- Work item -
Repeat the records below verbatim, and do not copy their pictures.

Saved entries:
[Start of Attachment]

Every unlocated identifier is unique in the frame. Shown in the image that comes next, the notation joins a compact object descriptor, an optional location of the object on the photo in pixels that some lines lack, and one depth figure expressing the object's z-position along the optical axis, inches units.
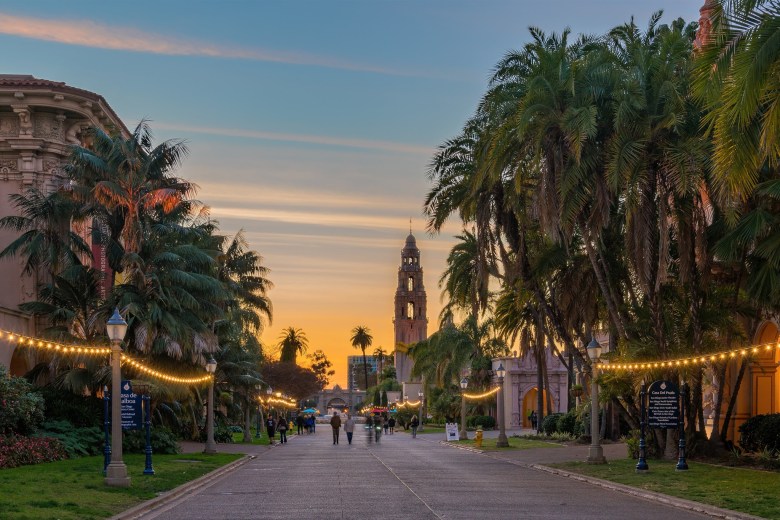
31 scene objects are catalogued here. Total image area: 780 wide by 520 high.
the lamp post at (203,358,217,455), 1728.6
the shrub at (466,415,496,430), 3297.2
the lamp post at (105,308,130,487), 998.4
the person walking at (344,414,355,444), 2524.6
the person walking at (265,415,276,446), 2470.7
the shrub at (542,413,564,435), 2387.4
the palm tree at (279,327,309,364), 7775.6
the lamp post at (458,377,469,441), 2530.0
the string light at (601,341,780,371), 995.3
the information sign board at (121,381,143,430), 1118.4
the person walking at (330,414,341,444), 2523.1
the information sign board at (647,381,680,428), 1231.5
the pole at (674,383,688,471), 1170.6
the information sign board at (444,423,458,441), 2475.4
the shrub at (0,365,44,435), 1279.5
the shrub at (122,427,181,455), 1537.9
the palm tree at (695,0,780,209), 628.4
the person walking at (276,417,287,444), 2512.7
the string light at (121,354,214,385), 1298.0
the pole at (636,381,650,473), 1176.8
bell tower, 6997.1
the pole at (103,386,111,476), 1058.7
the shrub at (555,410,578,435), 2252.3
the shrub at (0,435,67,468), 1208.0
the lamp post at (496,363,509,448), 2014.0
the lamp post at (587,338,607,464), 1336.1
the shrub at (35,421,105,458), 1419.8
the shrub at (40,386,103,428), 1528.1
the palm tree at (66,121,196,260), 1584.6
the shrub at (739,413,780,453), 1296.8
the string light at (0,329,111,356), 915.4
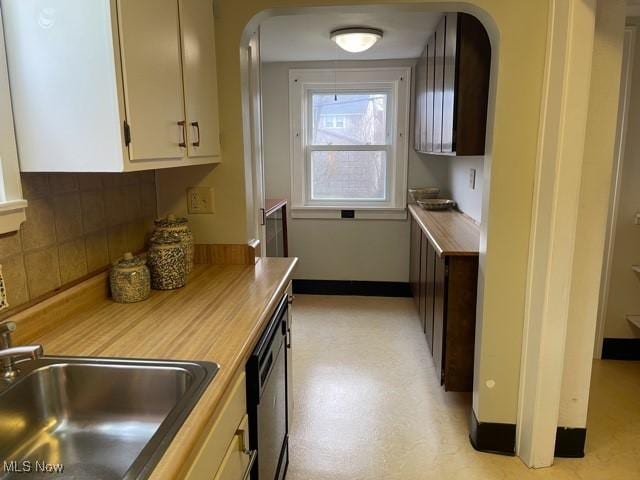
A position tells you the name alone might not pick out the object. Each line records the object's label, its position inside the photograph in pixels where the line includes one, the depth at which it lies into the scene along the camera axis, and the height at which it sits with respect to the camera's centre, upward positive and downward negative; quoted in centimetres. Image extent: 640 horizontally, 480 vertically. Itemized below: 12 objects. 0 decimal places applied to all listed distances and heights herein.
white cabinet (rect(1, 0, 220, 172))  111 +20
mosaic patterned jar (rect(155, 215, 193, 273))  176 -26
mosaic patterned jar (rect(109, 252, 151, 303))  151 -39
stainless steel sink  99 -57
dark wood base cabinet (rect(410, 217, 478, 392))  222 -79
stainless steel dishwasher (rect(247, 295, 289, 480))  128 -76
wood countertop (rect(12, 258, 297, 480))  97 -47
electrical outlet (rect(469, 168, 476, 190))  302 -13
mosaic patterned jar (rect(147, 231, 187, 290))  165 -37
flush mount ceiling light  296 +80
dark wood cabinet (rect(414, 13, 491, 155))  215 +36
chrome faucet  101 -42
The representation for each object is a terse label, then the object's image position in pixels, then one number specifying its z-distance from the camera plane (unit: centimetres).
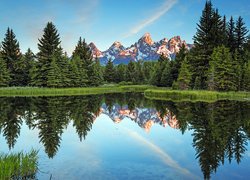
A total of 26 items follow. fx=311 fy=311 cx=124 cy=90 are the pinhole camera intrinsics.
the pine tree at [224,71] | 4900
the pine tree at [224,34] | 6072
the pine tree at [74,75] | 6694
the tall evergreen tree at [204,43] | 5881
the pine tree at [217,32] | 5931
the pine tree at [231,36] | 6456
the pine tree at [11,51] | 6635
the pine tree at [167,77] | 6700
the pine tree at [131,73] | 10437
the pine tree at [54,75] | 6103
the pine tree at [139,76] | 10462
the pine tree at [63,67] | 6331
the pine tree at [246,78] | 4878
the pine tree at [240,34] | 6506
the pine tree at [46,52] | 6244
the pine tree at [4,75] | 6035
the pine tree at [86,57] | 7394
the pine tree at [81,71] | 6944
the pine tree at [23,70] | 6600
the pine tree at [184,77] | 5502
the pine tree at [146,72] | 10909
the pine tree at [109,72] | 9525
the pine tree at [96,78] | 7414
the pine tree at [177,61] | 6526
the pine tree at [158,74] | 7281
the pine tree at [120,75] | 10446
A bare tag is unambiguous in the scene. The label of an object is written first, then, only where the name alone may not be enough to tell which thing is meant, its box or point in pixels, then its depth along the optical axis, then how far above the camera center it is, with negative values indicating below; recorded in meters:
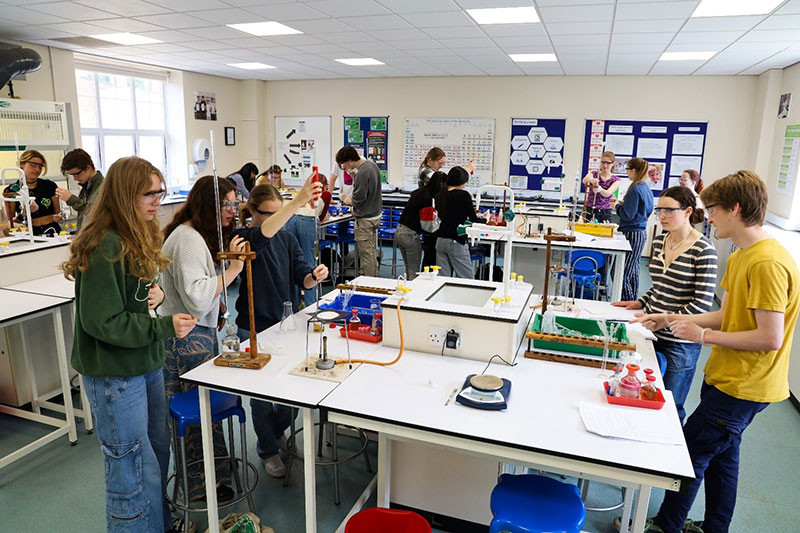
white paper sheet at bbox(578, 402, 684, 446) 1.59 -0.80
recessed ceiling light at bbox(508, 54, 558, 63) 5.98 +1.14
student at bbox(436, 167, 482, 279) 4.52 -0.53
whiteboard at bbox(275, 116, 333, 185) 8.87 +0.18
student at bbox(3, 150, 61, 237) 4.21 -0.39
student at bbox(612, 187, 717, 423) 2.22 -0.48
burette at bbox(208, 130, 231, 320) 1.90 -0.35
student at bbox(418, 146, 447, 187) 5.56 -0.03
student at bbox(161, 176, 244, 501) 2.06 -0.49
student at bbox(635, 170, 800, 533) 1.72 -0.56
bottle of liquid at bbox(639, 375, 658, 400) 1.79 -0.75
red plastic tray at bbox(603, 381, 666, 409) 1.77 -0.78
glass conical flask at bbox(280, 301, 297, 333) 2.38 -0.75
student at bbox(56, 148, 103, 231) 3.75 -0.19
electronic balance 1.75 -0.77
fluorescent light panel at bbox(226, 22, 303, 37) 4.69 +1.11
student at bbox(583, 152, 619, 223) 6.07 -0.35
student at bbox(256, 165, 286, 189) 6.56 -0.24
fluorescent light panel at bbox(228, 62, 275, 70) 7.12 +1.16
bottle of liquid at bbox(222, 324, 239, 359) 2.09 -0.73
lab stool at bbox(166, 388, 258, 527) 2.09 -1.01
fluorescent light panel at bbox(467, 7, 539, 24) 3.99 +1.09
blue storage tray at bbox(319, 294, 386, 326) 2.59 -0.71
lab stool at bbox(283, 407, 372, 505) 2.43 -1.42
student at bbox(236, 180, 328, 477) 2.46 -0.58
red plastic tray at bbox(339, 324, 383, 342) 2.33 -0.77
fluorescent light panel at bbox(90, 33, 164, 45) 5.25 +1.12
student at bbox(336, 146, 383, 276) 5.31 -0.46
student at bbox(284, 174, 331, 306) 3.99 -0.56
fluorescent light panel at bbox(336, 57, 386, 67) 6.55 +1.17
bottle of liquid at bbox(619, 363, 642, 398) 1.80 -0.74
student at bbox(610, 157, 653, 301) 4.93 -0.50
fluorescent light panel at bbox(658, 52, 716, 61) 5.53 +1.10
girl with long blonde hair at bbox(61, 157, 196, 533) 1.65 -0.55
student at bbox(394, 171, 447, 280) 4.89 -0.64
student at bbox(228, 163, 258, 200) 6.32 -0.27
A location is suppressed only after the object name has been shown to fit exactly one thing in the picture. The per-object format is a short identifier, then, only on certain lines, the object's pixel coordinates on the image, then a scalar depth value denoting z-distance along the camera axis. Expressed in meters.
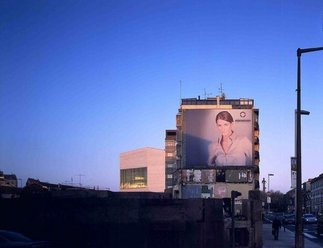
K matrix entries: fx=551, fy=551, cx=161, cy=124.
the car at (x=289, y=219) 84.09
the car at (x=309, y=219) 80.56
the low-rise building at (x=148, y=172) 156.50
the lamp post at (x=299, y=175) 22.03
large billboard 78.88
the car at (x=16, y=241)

[End of Attachment]

- Result of the task -
Every unlocated identifier is unique in the frame. Shown in the image that comes next, the notation joins a compact object descriptor, an optional location of the object on the photo in pixels that some lines lack, and one depth figure expressing the object's z-position along the optical axis, inches units.
31 scene objects are catalogued here. Total image area: 780 wide by 520 high.
the lamp post at (203,358,217,455), 1728.6
the shrub at (466,415,496,430), 3297.2
the lamp post at (105,308,130,487), 998.4
the person walking at (344,414,355,444), 2524.6
the person walking at (265,415,276,446), 2470.7
the shrub at (542,413,564,435), 2387.4
the palm tree at (279,327,309,364), 7775.6
the lamp post at (458,377,469,441), 2530.0
the string light at (601,341,780,371), 995.3
the information sign board at (121,381,143,430), 1118.4
the person walking at (330,414,341,444), 2523.1
the information sign board at (647,381,680,428), 1231.5
the pole at (674,383,688,471), 1170.6
the information sign board at (444,423,458,441), 2475.4
the shrub at (0,365,44,435), 1279.5
the shrub at (122,427,181,455), 1537.9
the palm tree at (695,0,780,209), 628.4
the person walking at (276,417,287,444), 2512.7
the string light at (121,354,214,385), 1298.0
the pole at (636,381,650,473), 1176.8
bell tower, 6997.1
the pole at (103,386,111,476), 1058.7
the shrub at (555,410,578,435), 2252.3
the shrub at (0,435,67,468), 1208.0
the lamp post at (496,363,509,448), 2014.0
the lamp post at (587,338,607,464), 1336.1
the shrub at (35,421,105,458), 1419.8
the shrub at (40,386,103,428), 1528.1
the palm tree at (66,121,196,260), 1584.6
the shrub at (739,413,780,453), 1296.8
the string light at (0,329,111,356), 915.4
A position tells you the name alone might not pick out the object. Each line records the object's label, its position inside the photograph in pixels where the line includes one, the depth at which it lies into the scene along the camera axis, and the height at which it sits with respect to the camera's centre, upward positive and downward negative; quoted in centimetres. Image extent: 640 horizontally, 480 vertically. Itemized below: 12 objects. 0 decimal places applied to all listed distances and heights herein.
white cabinet (rect(1, 0, 220, 172))  111 +20
mosaic patterned jar (rect(155, 215, 193, 273))  176 -26
mosaic patterned jar (rect(109, 252, 151, 303))  151 -39
stainless steel sink  99 -57
dark wood base cabinet (rect(410, 217, 478, 392))  222 -79
stainless steel dishwasher (rect(247, 295, 289, 480))  128 -76
wood countertop (rect(12, 258, 297, 480))  97 -47
electrical outlet (rect(469, 168, 476, 190))  302 -13
mosaic patterned jar (rect(147, 231, 187, 290))  165 -37
flush mount ceiling light  296 +80
dark wood cabinet (rect(414, 13, 491, 155))  215 +36
chrome faucet  101 -42
The representation for each object is a terse label, then the object's image position in pixels, then one number specifying its z-distance from the camera plane (unit: centimetres).
A total of 26 items follow. fx=311 fy=311 cx=124 cy=90 are the pinhole camera intrinsics.
the pine tree at [224,71] | 4900
the pine tree at [224,34] | 6072
the pine tree at [74,75] | 6694
the tall evergreen tree at [204,43] | 5881
the pine tree at [217,32] | 5931
the pine tree at [231,36] | 6456
the pine tree at [11,51] | 6635
the pine tree at [167,77] | 6700
the pine tree at [131,73] | 10437
the pine tree at [54,75] | 6103
the pine tree at [139,76] | 10462
the pine tree at [63,67] | 6331
the pine tree at [246,78] | 4878
the pine tree at [240,34] | 6506
the pine tree at [46,52] | 6244
the pine tree at [4,75] | 6035
the pine tree at [86,57] | 7394
the pine tree at [81,71] | 6944
the pine tree at [23,70] | 6600
the pine tree at [184,77] | 5502
the pine tree at [146,72] | 10909
the pine tree at [109,72] | 9525
the pine tree at [96,78] | 7414
the pine tree at [177,61] | 6526
the pine tree at [158,74] | 7281
the pine tree at [120,75] | 10446
A bare tag is unambiguous in the scene. The label of an object is written first, then, only where the name alone may not be enough to tell which thing is meant, its box or point in pixels, then its depth along the optical axis, then how far above the camera center it is, with negative values indicating below; recorded in meters:
white paper sheet at bbox(578, 402, 684, 446) 1.59 -0.80
recessed ceiling light at bbox(508, 54, 558, 63) 5.98 +1.14
student at bbox(436, 167, 482, 279) 4.52 -0.53
whiteboard at bbox(275, 116, 333, 185) 8.87 +0.18
student at bbox(3, 150, 61, 237) 4.21 -0.39
student at bbox(612, 187, 717, 423) 2.22 -0.48
burette at bbox(208, 130, 231, 320) 1.90 -0.35
student at bbox(418, 146, 447, 187) 5.56 -0.03
student at bbox(161, 176, 244, 501) 2.06 -0.49
student at bbox(635, 170, 800, 533) 1.72 -0.56
bottle of liquid at bbox(639, 375, 658, 400) 1.79 -0.75
red plastic tray at bbox(603, 381, 666, 409) 1.77 -0.78
glass conical flask at bbox(280, 301, 297, 333) 2.38 -0.75
student at bbox(56, 148, 103, 231) 3.75 -0.19
electronic balance 1.75 -0.77
fluorescent light panel at bbox(226, 22, 303, 37) 4.69 +1.11
student at bbox(583, 152, 619, 223) 6.07 -0.35
student at bbox(256, 165, 286, 189) 6.56 -0.24
fluorescent light panel at bbox(228, 62, 275, 70) 7.12 +1.16
bottle of liquid at bbox(222, 324, 239, 359) 2.09 -0.73
lab stool at bbox(166, 388, 258, 527) 2.09 -1.01
fluorescent light panel at bbox(467, 7, 539, 24) 3.99 +1.09
blue storage tray at bbox(319, 294, 386, 326) 2.59 -0.71
lab stool at bbox(283, 407, 372, 505) 2.43 -1.42
student at bbox(236, 180, 328, 477) 2.46 -0.58
red plastic tray at bbox(339, 324, 383, 342) 2.33 -0.77
fluorescent light panel at bbox(90, 33, 164, 45) 5.25 +1.12
student at bbox(336, 146, 383, 276) 5.31 -0.46
student at bbox(284, 174, 331, 306) 3.99 -0.56
fluorescent light panel at bbox(336, 57, 386, 67) 6.55 +1.17
bottle of liquid at bbox(619, 363, 642, 398) 1.80 -0.74
student at bbox(610, 157, 653, 301) 4.93 -0.50
fluorescent light panel at bbox(658, 52, 716, 61) 5.53 +1.10
girl with long blonde hair at bbox(61, 157, 196, 533) 1.65 -0.55
student at bbox(394, 171, 447, 280) 4.89 -0.64
student at bbox(228, 163, 258, 200) 6.32 -0.27
A location is suppressed only after the object name has been shown to fit exactly one thing in the picture. The per-object format is a short identifier, then, only on certain lines, the object's pixel coordinates on the image, then a scalar depth value denoting z-distance along the camera axis. Expressed in meters.
K matrix entries: fx=551, fy=551, cx=161, cy=124.
the car at (x=289, y=219) 84.09
the car at (x=309, y=219) 80.56
the low-rise building at (x=148, y=172) 156.50
the lamp post at (x=299, y=175) 22.03
large billboard 78.88
the car at (x=16, y=241)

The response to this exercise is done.